◆ DESCRIPTION OF THE TASK
Exclude the pictures, then copy all remaining records exactly.

◆ RECORDS FOR THIS TASK
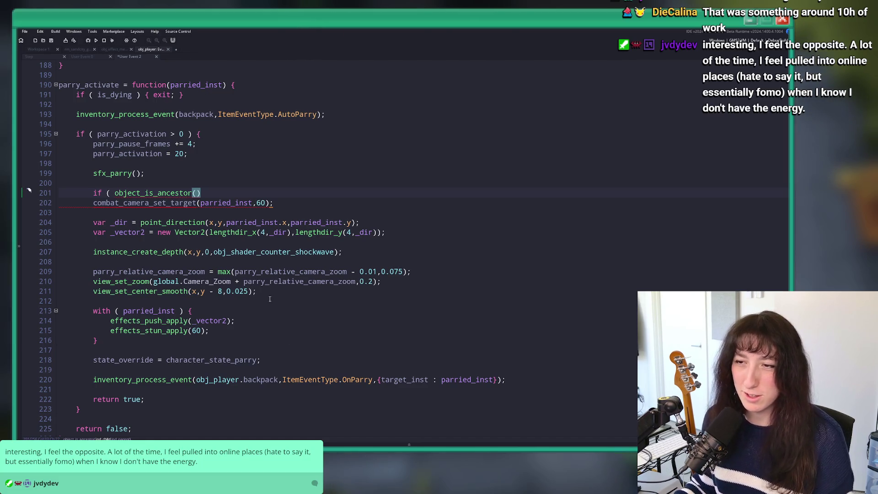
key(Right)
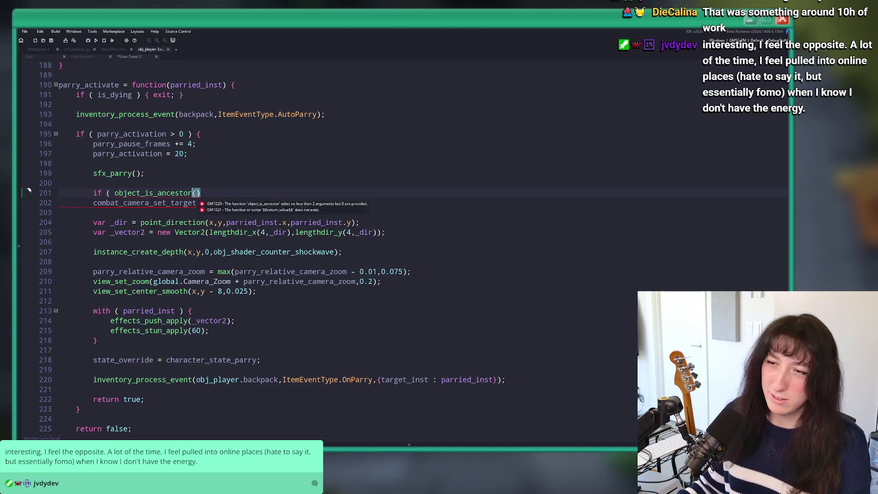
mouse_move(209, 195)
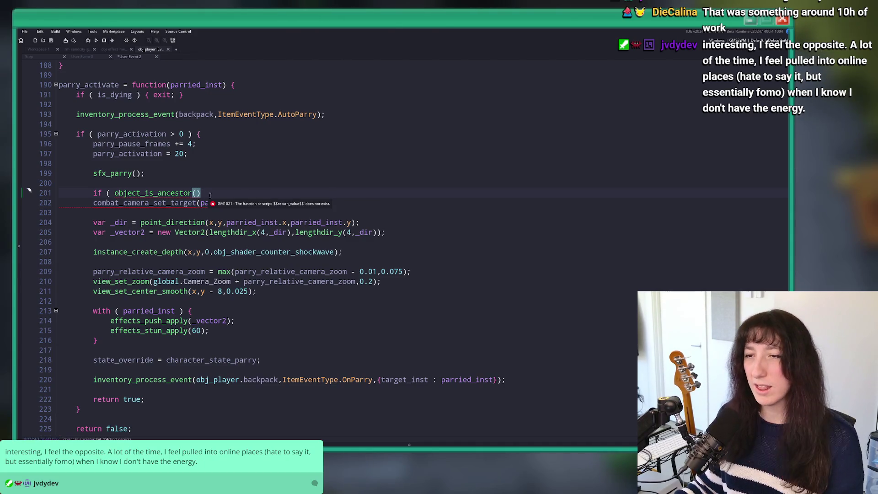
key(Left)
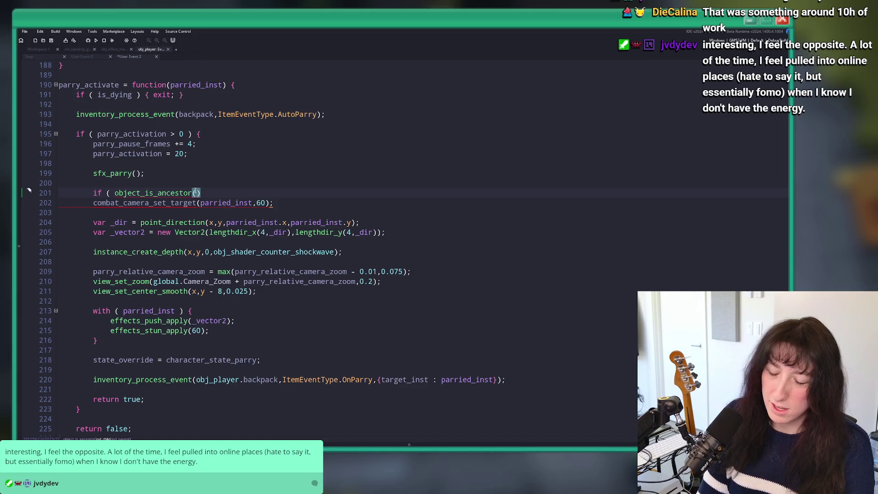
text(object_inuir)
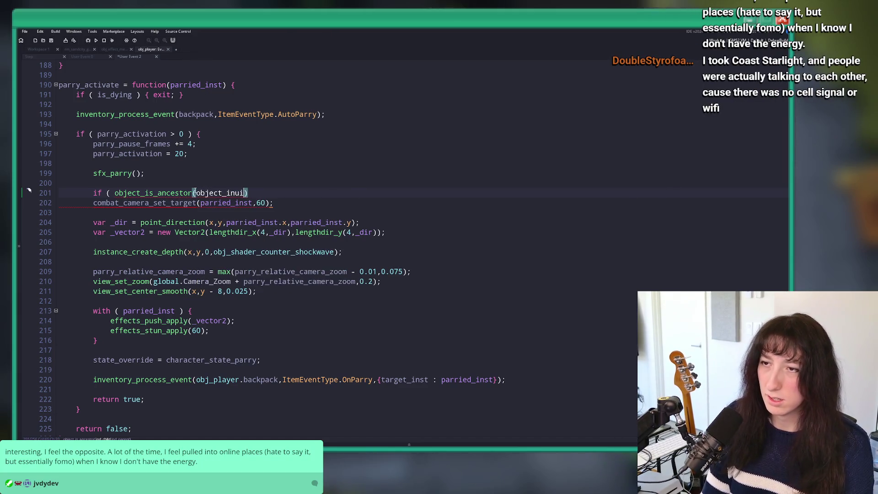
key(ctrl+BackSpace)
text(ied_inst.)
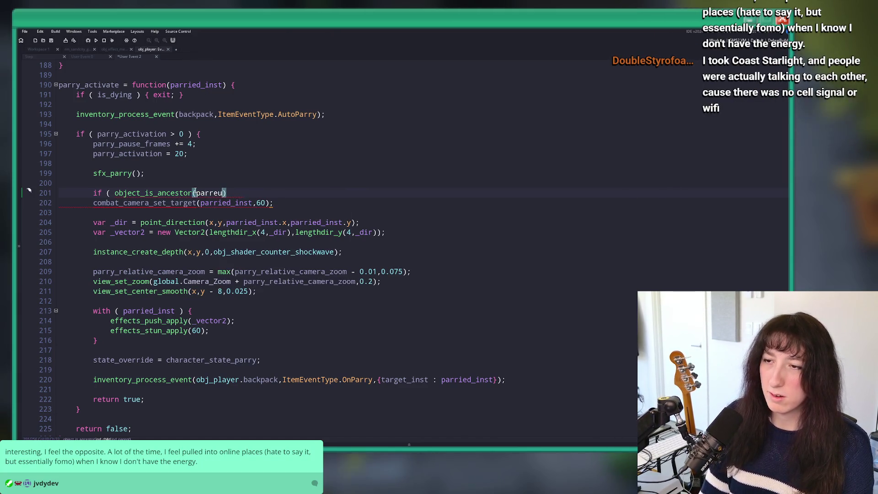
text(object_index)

◆ RESULT BELOW
key(Right)
mouse_move(209, 195)
key(Left)
text(object_inuir)
key(ctrl+BackSpace)
text(ied_inst.)
text(object_index)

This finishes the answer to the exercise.